BEGIN AVAILABLE RECORDS

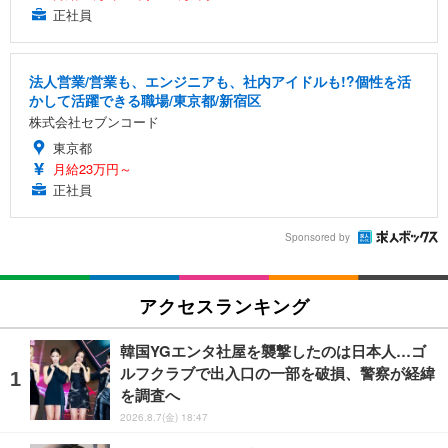
正社員
法人営業/営業も、エンジニアも、社内アイドルも!?個性を活
かして活躍できる職場/東京都/新宿区
株式会社セブンコード
東京都
月給23万円～
正社員
Sponsored by
アクセスランキング
韓国YGエンタ社屋を襲撃したのは日本人…ゴ
ルフクラブで出入口の一部を破損、警察が経緯
を調査へ
2026.8.7(金) 18:47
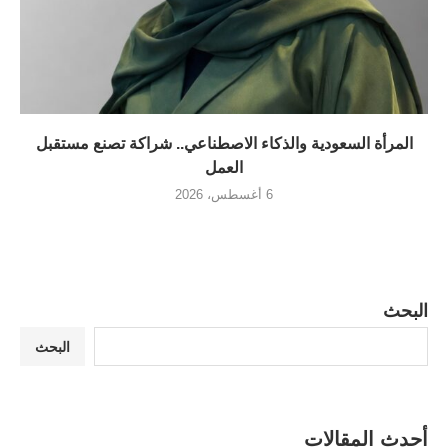
المرأة السعودية والذكاء الاصطناعي.. شراكة تصنع مستقبل
العمل
6 أغسطس، 2026
البحث
البحث
أحدث المقالات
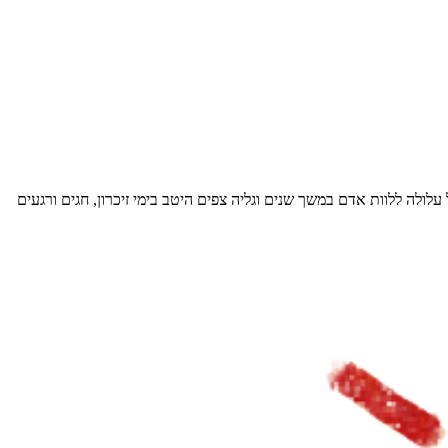
לה ללוות אדם במשך שנים וגליה צפים היטב בימי זיכרון, חגים ורגעים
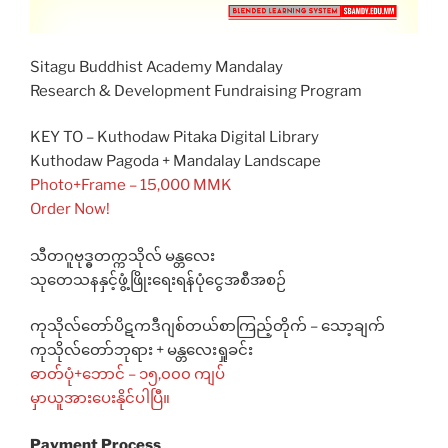
Sitagu Buddhist Academy Mandalay
Research & Development Fundraising Program
KEY TO – Kuthodaw Pitaka Digital Library
Kuthodaw Pagoda + Mandalay Landscape
Photo+Frame – 15,000 MMK
Order Now!
သီတဂူဗုဒ္ဓတက္ကသိုလ် မန္တလေး
သုတေသနနှင့်ဖွံ့ဖြိုးရေးရန်ပုံငွေအစီအစဉ်
ကုသိုလ်တော်ပိဋကဒီဂျစ်တယ်စာကြည့်တိုက် – သော့ချက်
ကုသိုလ်တော်ဘုရား + မန္တလေးရှုခင်း
ဓာတ်ပုံ+ဘောင် – ၁၅,၀၀၀ ကျပ်
မှာယူအားပေးနိုင်ပါပြီ။
Payment Process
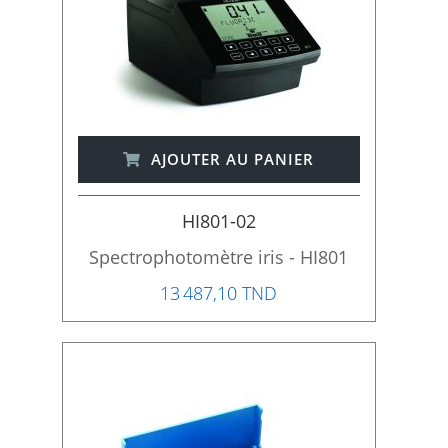
AJOUTER AU PANIER
HI801-02
Spectrophotomètre iris - HI801
13 487,10 TND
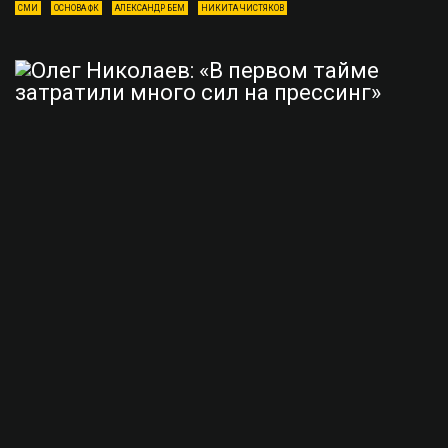
СМИ
ОСНОВА ФК
АЛЕКСАНДР БЕМ
НИКИТА ЧИСТЯКОВ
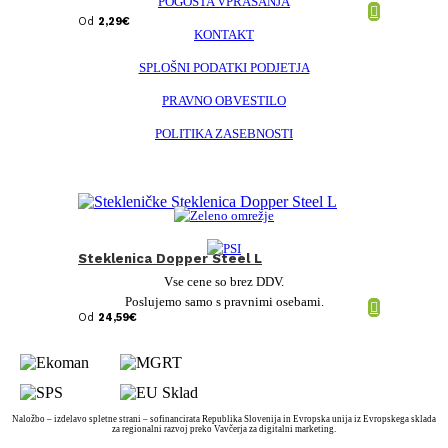
POGOSTA VPRAŠANJA
Od
2,29
€
KONTAKT
SPLOŠNI PODATKI PODJETJA
PRAVNO OBVESTILO
POLITIKA ZASEBNOSTI
Steklenica Dopper Steel L
Vse cene so brez DDV.
Poslujemo samo s pravnimi osebami.
Od
24,59
€
Naložbo – izdelavo spletne strani – sofinancirata Republika Slovenija in Evropska unija iz Evropskega sklada
za regionalni razvoj preko Vavčerja za digitalni marketing.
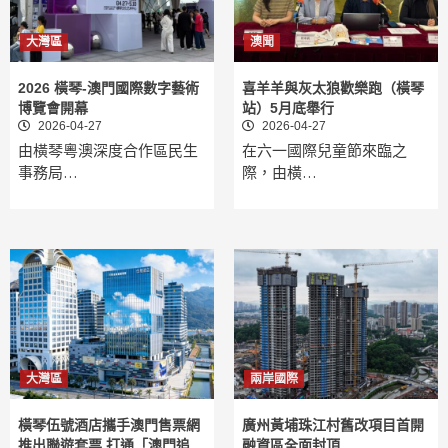
大灣區
澳聞
2026 橫琴-澳門國際數字藝術
喜羊羊與灰太狼歡樂跑（橫琴
博覽會開幕
站）5月底舉行
2026-04-27
2026-04-27
由橫琴粵澳深度合作區民生
在六一國際兒童節來臨之
事務局…
際，由橫…
大灣區
兩岸國際
橫琴伍號酒店攜手澳門售票網
廣州黃埔珠江村舊改項目首開
推出聯遊套票 打通「澳門追
融資區全面封頂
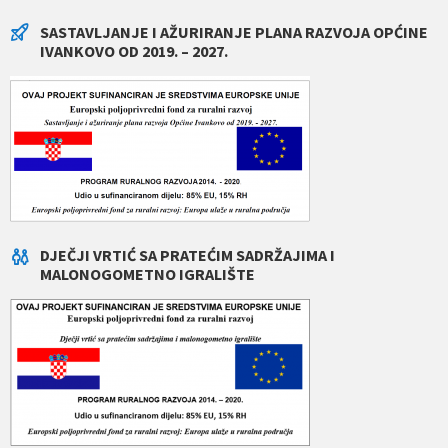
SASTAVLJANJE I AŽURIRANJE PLANA RAZVOJA OPĆINE
IVANKOVO OD 2019. – 2027.
DJEČJI VRTIĆ SA PRATEĆIM SADRŽAJIMA I
MALONOGOMETNO IGRALIŠTE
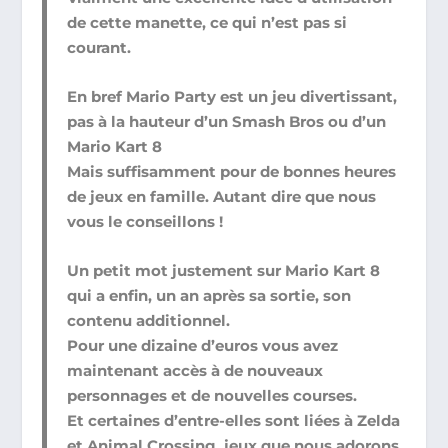
de cette manette, ce qui n’est pas si
courant.
En bref Mario Party est un jeu divertissant,
pas à la hauteur d’un Smash Bros ou d’un
Mario Kart 8
Mais suffisamment pour de bonnes heures
de jeux en famille. Autant dire que nous
vous le conseillons !
Un petit mot justement sur Mario Kart 8
qui a enfin, un an après sa sortie, son
contenu additionnel.
Pour une dizaine d’euros vous avez
maintenant accès à de nouveaux
personnages et de nouvelles courses.
Et certaines d’entre-elles sont liées à Zelda
et Animal Crossing, jeux que nous adorons.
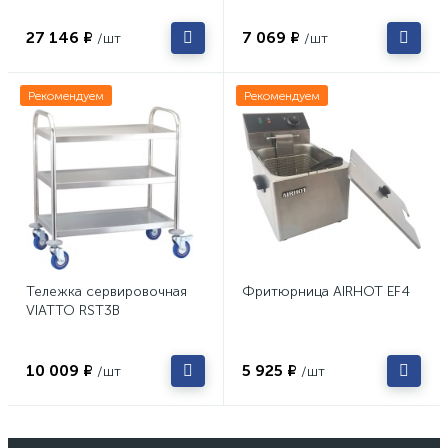
27 146 ₽
7 069 ₽
/шт
/шт
Рекомендуем
Рекомендуем
Тележка сервировочная
Фритюрница AIRHOT EF4
VIATTO RST3B
10 009 ₽
5 925 ₽
/шт
/шт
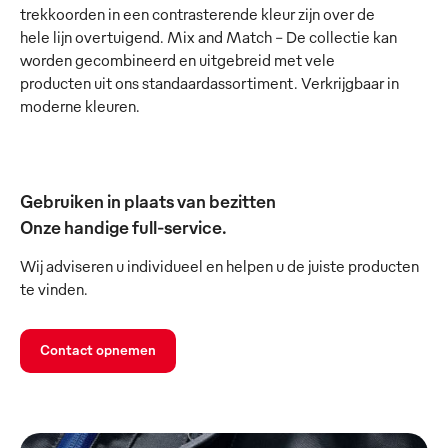
trekkoorden in een contrasterende kleur zijn over de
hele lijn overtuigend. Mix and Match - De collectie kan
worden gecombineerd en uitgebreid met vele
producten uit ons standaardassortiment. Verkrijgbaar in
moderne kleuren.
Gebruiken in plaats van bezitten
Onze handige full-service.
Wij adviseren u individueel en helpen u de juiste producten
te vinden.
Contact opnemen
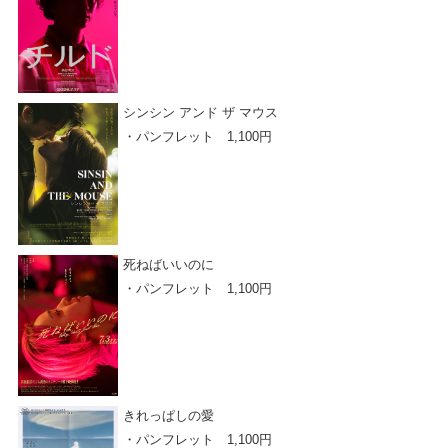
シンシン アンド ザ マウス
・パンフレット 1,100円
死ねばいいのに
・パンフレット 1,100円
きれっぱしの愛
・パンフレット 1,100円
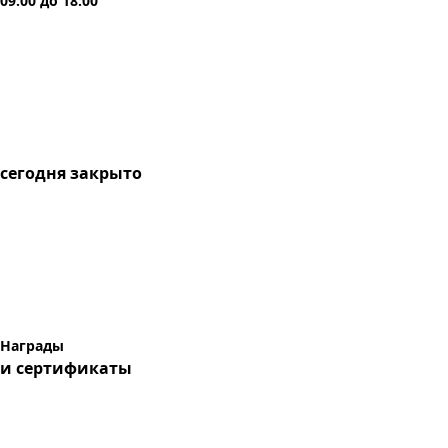
09:00
до
18:00
сегодня
закрыто
Награды
и сертификаты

END AVAILABLE RECORDS

AIM OF THE TASK: Work out how many lines of the records contain "jeux", and reply with the number alone.

RESULT: 2